### Information shown
=== Begin Enclosure ===
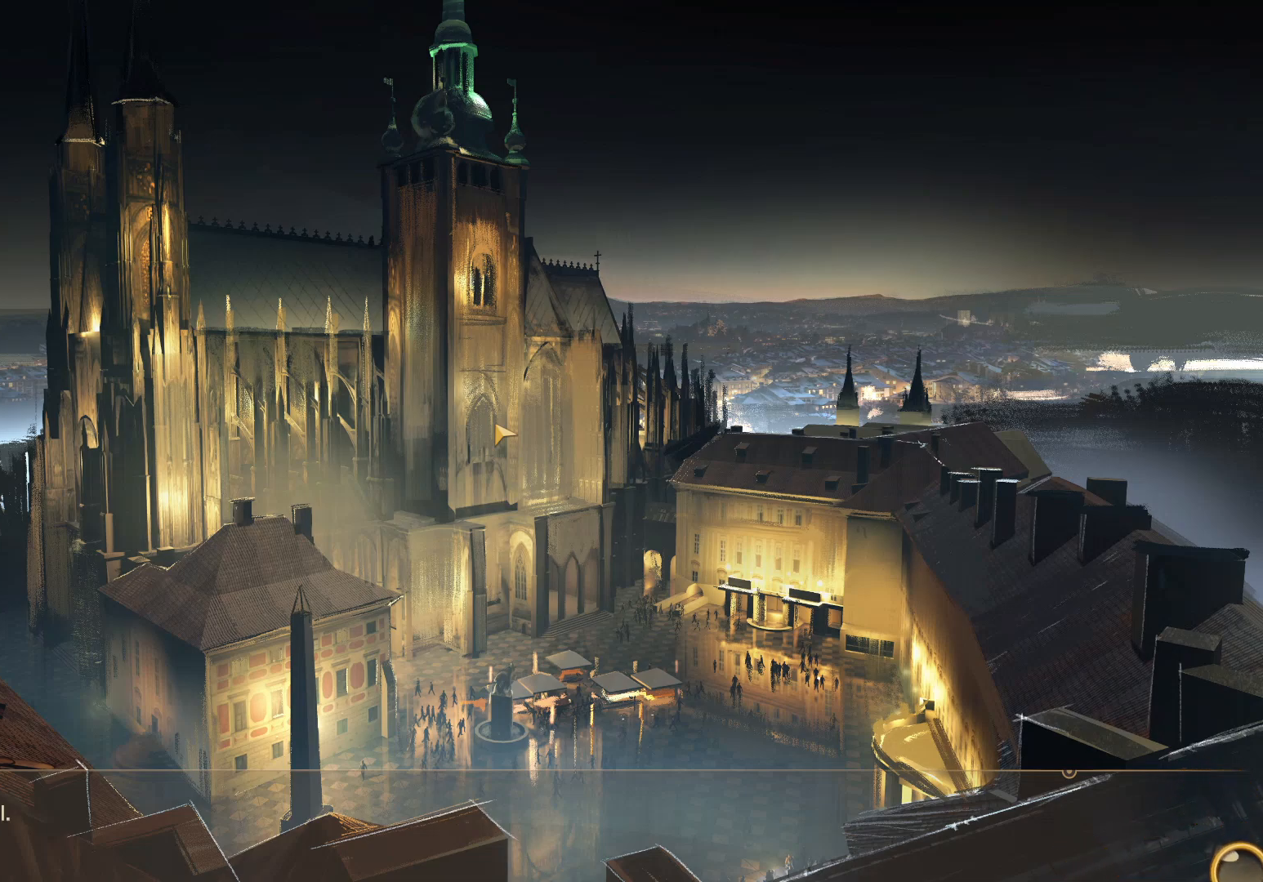
{"keys": ["d", "w"], "mouse": [], "events": []}
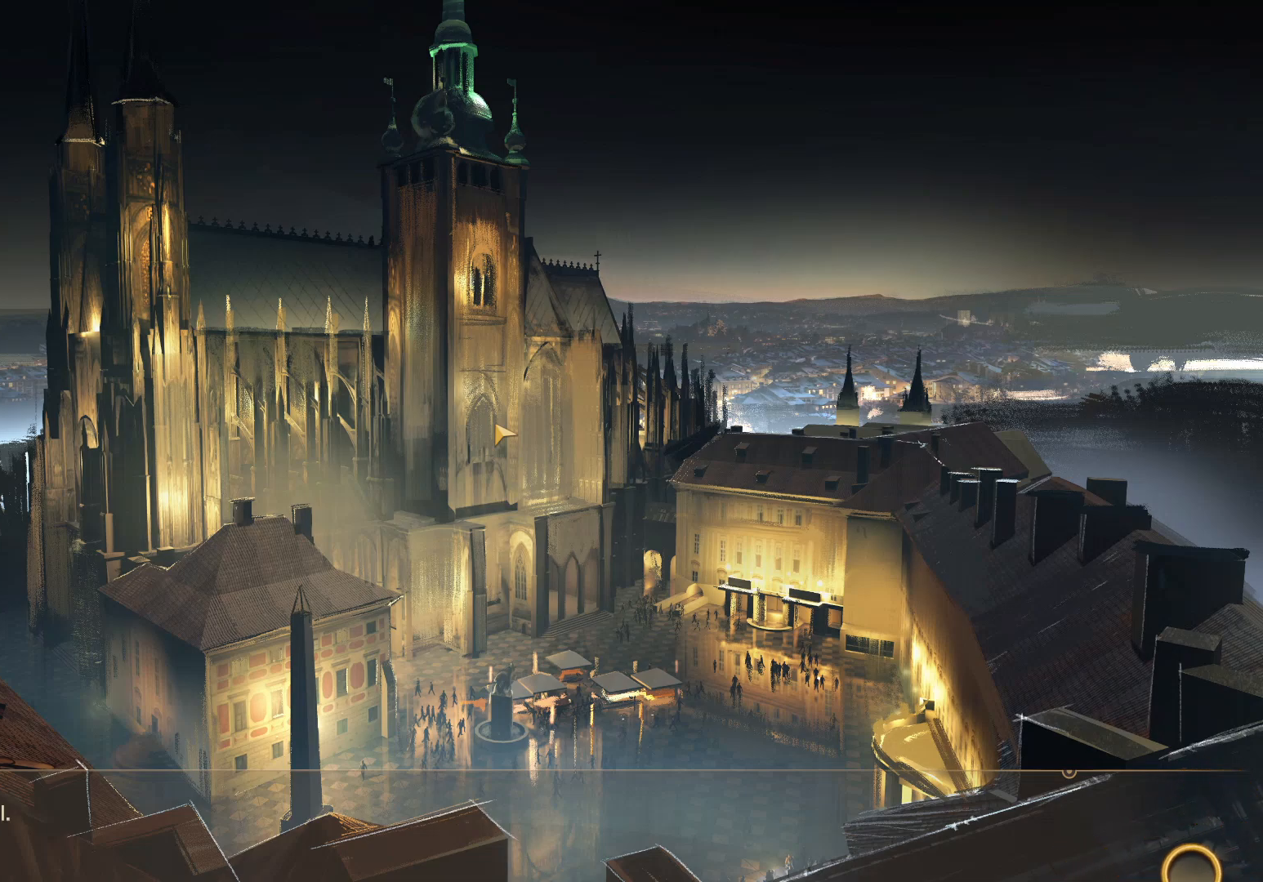
{"keys": ["d", "w"], "mouse": [], "events": []}
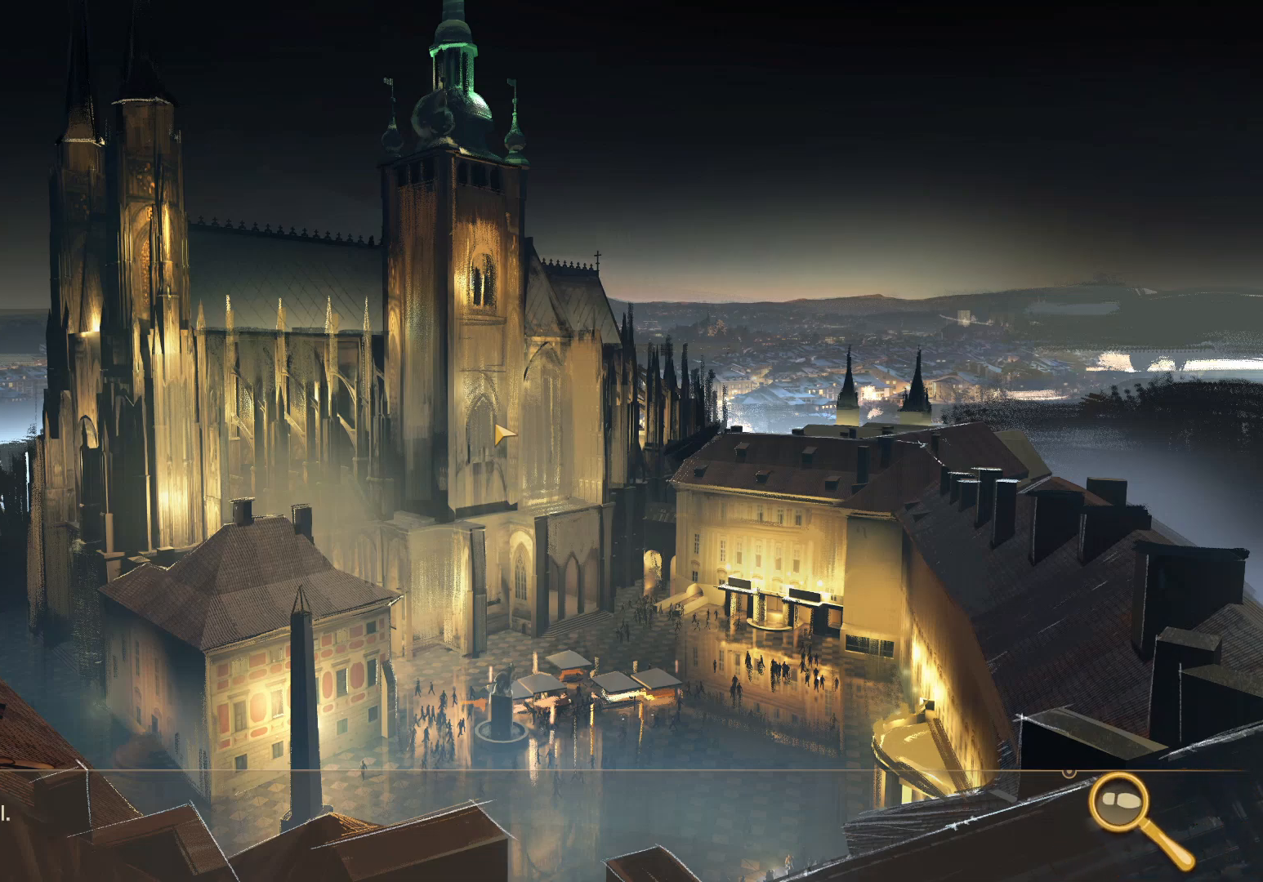
{"keys": ["d", "w"], "mouse": [], "events": []}
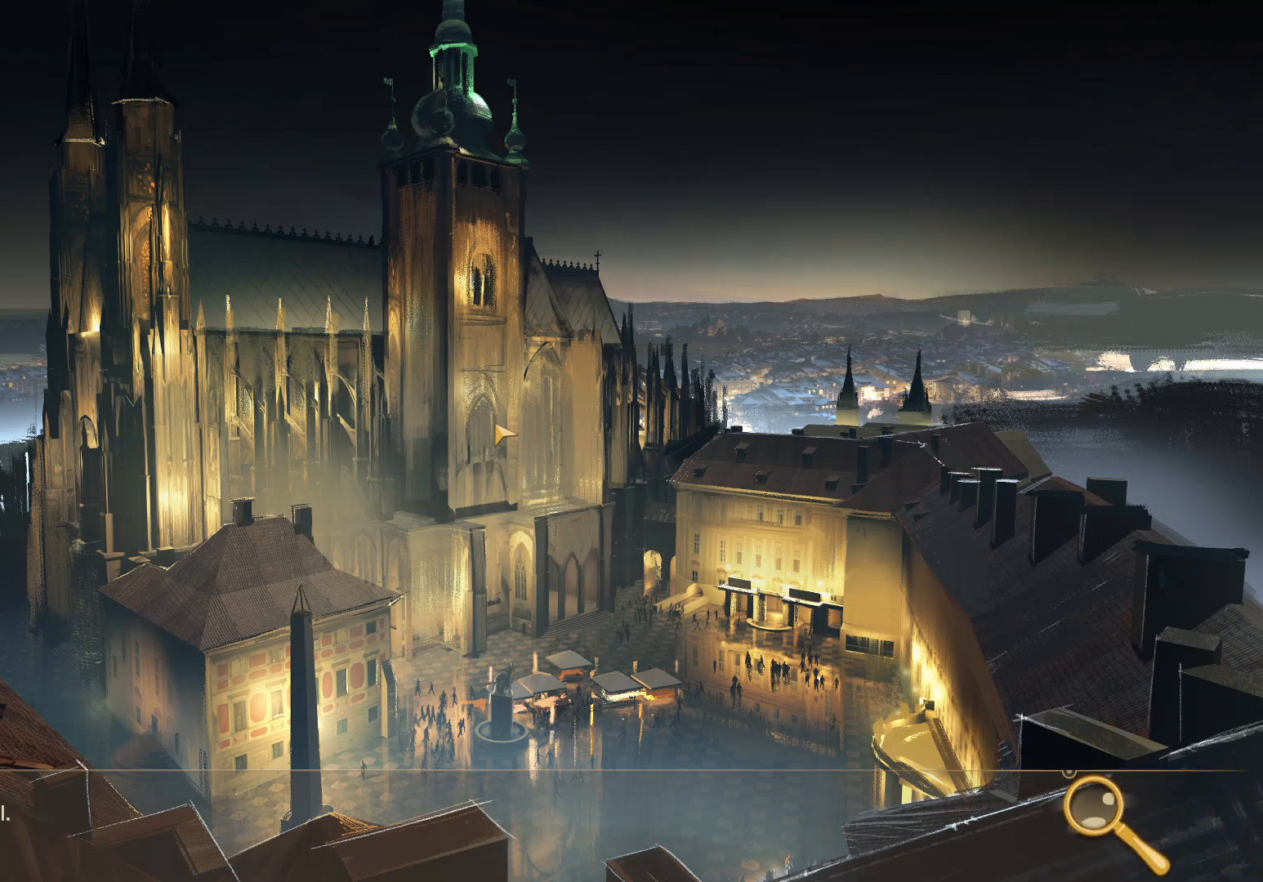
{"keys": ["d", "w"], "mouse": [], "events": []}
=== End Enclosure ===
### Aim of the exercise
From the first line to the last, retype the material exactly and exclude the pictures.

### Output of the exercise
{"keys": ["d", "w"], "mouse": [], "events": []}
{"keys": ["d", "w"], "mouse": [], "events": []}
{"keys": ["d", "w"], "mouse": [], "events": []}
{"keys": ["d", "w"], "mouse": [], "events": []}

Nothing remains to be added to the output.